Betty Dodson (1929-2020) was a sex-positive feminist sex educator known for her 60 years of teaching, writing, and workshops encouraging women to connect to pleasure through self-pleasure. She was an artist by training and exhibited erotic art in NY, also hosting “consciousness-raising” groups for women to learn about their anatomies and normalizing the beauty of vulvas being different sizes, shapes and colors. Betty’s book, Sex for One: The Joy of Self-Loving, was first published in 1986 after originally being self-published as Liberating Masturbation: A Meditation on Self-Love in 1974. Her emphasis on shame-free masturbation was her way of teaching women to be less sexually dependent on a man for pleasure. She started “BodySex” group masturbation workshops in the 70’s and held them again for women in 2013. Dodson was a true advocate for women and their right to sexual pleasure.
Eve Ensler, (born 1953) who now goes by “V,”is a feminist author, playwright and activist whose play The Vagina Monologues (based on interviews with over 200 women talking about their vaginas) was groundbreaking because many women had never been asked about their vaginas or even looked at them up close. In 2004, the play was performed with an all transgender cast, with Ensler’s intention of promoting visibility of transwomen, regardless of anatomy. For this version of the play, Ensler wrote a new monologue using narratives from the transgender cast called They Beat the Girl Out of My Boy. . . Or So They Tried.
V used her work to address the social stigma surrounding rape and abuse and the embarrassment, shame, pain, and fear women often feel in relationship to their sexuality.
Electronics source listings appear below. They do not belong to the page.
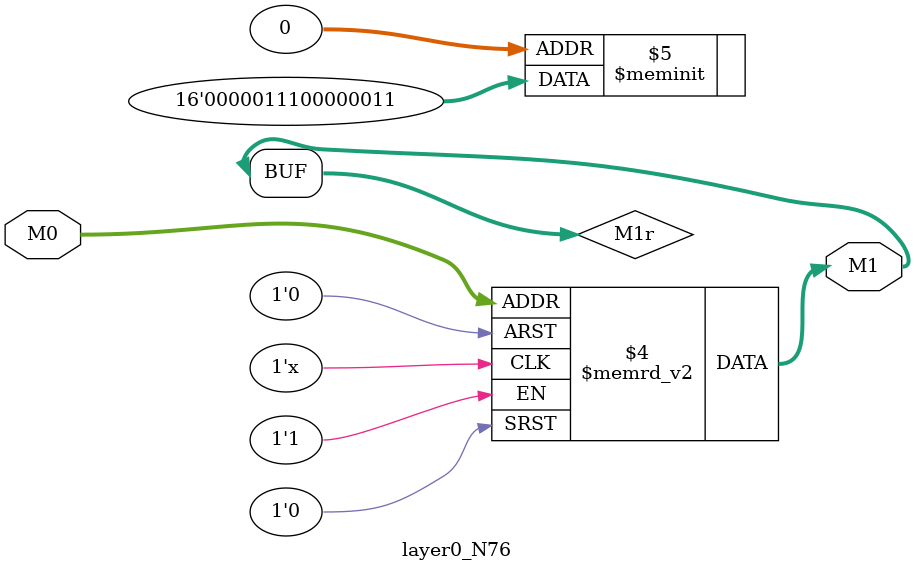
<source format=v>
module layer0_N76 ( input [2:0] M0, output [1:0] M1 );

	(*rom_style = "distributed" *) reg [1:0] M1r;
	assign M1 = M1r;
	always @ (M0) begin
		case (M0)
			3'b000: M1r = 2'b11;
			3'b100: M1r = 2'b11;
			3'b010: M1r = 2'b00;
			3'b110: M1r = 2'b00;
			3'b001: M1r = 2'b00;
			3'b101: M1r = 2'b01;
			3'b011: M1r = 2'b00;
			3'b111: M1r = 2'b00;

		endcase
	end
endmodule

</source>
Her work has gained tremendous momentum for the worldwide global non-profit organization, the V-Day movement, addressing violence against women.
Sylvia Rivera (1951-2002) was a queer, Latina advocate for marginalized, gender-nonconforming humans and Marsha P. Johnson (1945-1992) was a black trans woman activist and sex worker who worked to include transgender humans in the gay liberation movement (LGBT) movement in the 70’s. Together, they supported trans women, homeless youth and drag queens, co-founding STAR (Street Transvestite Action Revolutionaries).Both are noted for their advocacy of inclusion and equality of transgender humans. We owe gratitude to Rivera for her work opposing the exclusion of trans humans in New York’s Sexual Orientation Non-Discrimination Act (2002), protecting gender identity and gender expression under NY’s Human Rights Law.
Audre Lorde (1934-1992) described herself as a “black, lesbian, feminist, socialist, mother, warrior, poet, pioneer, lover," whose life was dedicated to confronting issues of injustice connected to homophobia, sexism, racism, sexism, and classism. Lorde was associated with the Third Wave of Feminism, which emerged in the 90’s and was critical of early feminist thinking and the way it minimized sexual, racial and class differences. Lorde’s book Sister Outsider championed a more inclusive feminist movement, acknowledging the value of all women, not just white women and the celebration of diversity and difference.
We are living in a time where women’s voices need to be heard. So, let’s honor all of these amazing women, and our own amazingness as we, each in our own ways, tell our unique stories… for it is in the passing down of our stories and our experiences that we also find our connections with each other, become change agents for those coming after us, and know and remember that we too are remarkable!